Evelyn grabbed his arm. “We have to go. Now. If they find you here with Julian, with the gun, with the forgery—”
“They will find exactly what Vivienne has arranged for them to find,” Caspian said. He stood, pulling Julian to his feet. “She has been planning this for months. The forgery was her idea, not Julian’s. She fed him the poison, convinced him that exposing me would bring him peace.”
Julian’s face was pale, his eyes hollow. “I was a fool. I believed her. I believed everyone except the one person who never lied to me.” He looked at the letters, still clutched in Evelyn’s hand. “My mother.”
The siren grew louder, closer, the blue and red lights beginning to pulse through the rain-streaked windows, painting the room in garish, accusing colors.
Caspian turned to Evelyn, his hands cupping her face, his thumbs brushing the tears from her cheeks. “Listen to me. There is a passage behind the library shelves. It leads to the old servant’s tunnel that runs beneath the estate. You will take Julian. You will go to the cottage in the woods—the one I showed you, where the roses grow wild. You will wait for me there.”
“No,” she said, her voice fierce. “I am not leaving you.”
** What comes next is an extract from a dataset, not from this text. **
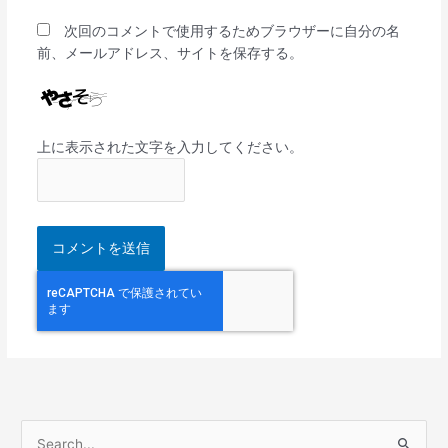
次回のコメントで使用するためブラウザーに自分の名
前、メールアドレス、サイトを保存する。
上に表示された文字を入力してください。
検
“You must.” His eyes burned into hers, desperate and tender. “I have spent my entire life believing I was unworthy of love, that I had to earn it with money, with power, with control. You have shown me that I was wrong. You have shown me that love is not a prize to be won. It is a gift to be given. And I am giving you this, Evelyn. I am giving you your freedom. Take it. Take Julian. Go.”
“Caspian—”
“If I do not meet you at the cottage by dawn,” he said, his voice dropping to a whisper, “then you will know that I loved you. Truly. Until the stars burn out.”
The sirens screamed. The front door splintered under the weight of a battering ram.
Evelyn grabbed Julian’s hand, pulling him toward the bookshelf. She did not look back. She could not. If she looked back, she would stay, and she knew, with a certainty that ached like a wound, that staying would mean losing him forever.
The passage swallowed them, dark and cold, the sound of the rain muffled to a distant murmur. Evelyn ran, Julian stumbling behind her, the letters pressed against her heart like a second pulse.
Behind them, the library doors crashed open, and the voice of authority rang out, sharp and final.
“Caspian Vane. You are under arrest for the kidnapping of Evelyn Thorne and the attempted murder of Julian Vane. Put your hands in the air.”
Evelyn did not hear his answer.
She only heard the rain, and the sirens, and the echo of his last words, repeating in her mind like a prayer.